1 José Marcolino Silva - 23-02-2007 - 17:03:34h

Caio Prado: um brasileiro ímpar

Não me sinto em condições de qualificar quem foi Caio Prado,mas, um brasileiro do quilate desse COMUNISTA, se já era difícel de se encontar, avalie se atualmente,podemos encontrar alguém com esse valor moral e intelectual. Parabens a esse importante meio de comunicação,por enfocar em boa hora,os 100 anos desse GRANDE BRASILEIRO. Marcolino, Sanitaris, Pedagogo e Téc.em Patologia Clínica.Caruaru-PE.

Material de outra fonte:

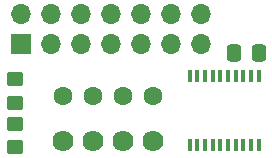
<source format=gbr>
%TF.GenerationSoftware,KiCad,Pcbnew,7.0.6-0*%
%TF.CreationDate,2024-10-04T20:33:39+02:00*%
%TF.ProjectId,Z3660_CPLD_prog,5a333636-305f-4435-904c-445f70726f67,rev?*%
%TF.SameCoordinates,Original*%
%TF.FileFunction,Soldermask,Top*%
%TF.FilePolarity,Negative*%
%FSLAX46Y46*%
G04 Gerber Fmt 4.6, Leading zero omitted, Abs format (unit mm)*
G04 Created by KiCad (PCBNEW 7.0.6-0) date 2024-10-04 20:33:39*
%MOMM*%
%LPD*%
G01*
G04 APERTURE LIST*
G04 Aperture macros list*
%AMRoundRect*
0 Rectangle with rounded corners*
0 $1 Rounding radius*
0 $2 $3 $4 $5 $6 $7 $8 $9 X,Y pos of 4 corners*
0 Add a 4 corners polygon primitive as box body*
4,1,4,$2,$3,$4,$5,$6,$7,$8,$9,$2,$3,0*
0 Add four circle primitives for the rounded corners*
1,1,$1+$1,$2,$3*
1,1,$1+$1,$4,$5*
1,1,$1+$1,$6,$7*
1,1,$1+$1,$8,$9*
0 Add four rect primitives between the rounded corners*
20,1,$1+$1,$2,$3,$4,$5,0*
20,1,$1+$1,$4,$5,$6,$7,0*
20,1,$1+$1,$6,$7,$8,$9,0*
20,1,$1+$1,$8,$9,$2,$3,0*%
G04 Aperture macros list end*
%ADD10R,0.400000X1.000000*%
%ADD11RoundRect,0.250000X-0.450000X0.350000X-0.450000X-0.350000X0.450000X-0.350000X0.450000X0.350000X0*%
%ADD12C,1.780000*%
%ADD13C,1.605000*%
%ADD14RoundRect,0.250000X0.337500X0.475000X-0.337500X0.475000X-0.337500X-0.475000X0.337500X-0.475000X0*%
%ADD15R,1.700000X1.700000*%
%ADD16O,1.700000X1.700000*%
G04 APERTURE END LIST*
D10*
%TO.C,U1*%
X153625000Y-48850000D03*
X152975000Y-48850000D03*
X152325000Y-48850000D03*
X151675000Y-48850000D03*
X151025000Y-48850000D03*
X150375000Y-48850000D03*
X149725000Y-48850000D03*
X149075000Y-48850000D03*
X148425000Y-48850000D03*
X147775000Y-48850000D03*
X147775000Y-54650000D03*
X148425000Y-54650000D03*
X149075000Y-54650000D03*
X149725000Y-54650000D03*
X150375000Y-54650000D03*
X151025000Y-54650000D03*
X151675000Y-54650000D03*
X152325000Y-54650000D03*
X152975000Y-54650000D03*
X153625000Y-54650000D03*
%TD*%
D11*
%TO.C,R1*%
X132960000Y-52870000D03*
X132960000Y-54870000D03*
%TD*%
D12*
%TO.C,J1*%
X144650000Y-54350000D03*
X142110000Y-54350000D03*
X139570000Y-54350000D03*
X137030000Y-54350000D03*
D13*
X144650000Y-50540000D03*
X142110000Y-50540000D03*
X139570000Y-50540000D03*
X137030000Y-50540000D03*
%TD*%
D11*
%TO.C,R2*%
X132960000Y-51120000D03*
X132960000Y-49120000D03*
%TD*%
D14*
%TO.C,C1*%
X153637500Y-46900000D03*
X151562500Y-46900000D03*
%TD*%
D15*
%TO.C,J3*%
X133480000Y-46100000D03*
D16*
X133480000Y-43560000D03*
X136020000Y-46100000D03*
X136020000Y-43560000D03*
X138560000Y-46100000D03*
X138560000Y-43560000D03*
X141100000Y-46100000D03*
X141100000Y-43560000D03*
X143640000Y-46100000D03*
X143640000Y-43560000D03*
X146180000Y-46100000D03*
X146180000Y-43560000D03*
X148720000Y-46100000D03*
X148720000Y-43560000D03*
%TD*%
M02*

</source>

2 Nestor Cozetti - 03-04-2007 - 19:33:20h

Caio Prado

Temos que ter cuidado quando, para conhecer-nos a nós mesmos como brasileiros, não ficar apenas em Casa Grande e Senzala, do Gilberto Freire, e Raízes do Brasil, do Sergio Buarque. História Econômica do Brasil e a Revolução Brasileira, ambos de Caio Prado, são mais objetivos e verdadeiros. Isto porque vê e analisa o país a partir de um ponto de vista crítico às elites dominantes/dominadoras na história. E favorável à insurgência dos dominados.

Parabéns a jornalista Dafne, por texo digno do contextualizado. Nestor Cozetti

4 Gabriele Lima - 01-03-2008 - 15:49:23h

Parabens !

Quero muito parabenizar Dafne Mello e dizer obrigada de certa forma pois estou fazendo um Trabalho para meu curso de ADM em Manaus-Amazonas na faculdade CIESA,O Trabalho foi passado pelo meu excelentissimo professor de Fundamentos das Ciencias Sociais, Marcio Salles. Sobre a Vida e Obra de Caio Prado Junior e ja procurei em tudoooo livros e na internet e só consegui um resumo qualificado para meu trabalho depois que li o seu resumo sobre ele... Parabens.

5 Carlos Magno Caetano - 25-04-2008 - 11:52:47h

Difusão de idéias

Caio Prado sabia da importancia da difusão das idéias defendidas por ele e por pessoas a ele ligadas. Talvez esse seja o motivo que o levou a fundar um editora, a Brasiliense, que sem dúvida é um ícone na história editorial brasileira e um dos mais importantes canais de difusão de idéias. Isso principalmente porque essa nova editora publicava livros em coleções, como a Primeiros Passos, que eram mais acessíveis a população em geral. De modo geral, sentimos falta de pessoas que pensem o país de forma tão abrangente, com vontade de resolver as diferenças sociais. Parabéns a Dafne Melo pelo levantamento da história desse brasileiro.

Carlos Magno Aluno do curso de Letras da UFMG.

6 ranildo de lima ferreira - 31-08-2008 - 19:37:20h

caio prado júnior

Estou começando meus estudos em ciências sociais e conhecia um pouco o historiador caio prado.Bem interessente esta idéia de o marxismo pura e simples no Brasil, não funcionou. Nossa reealidade é bem diferente. Vamos à leitura.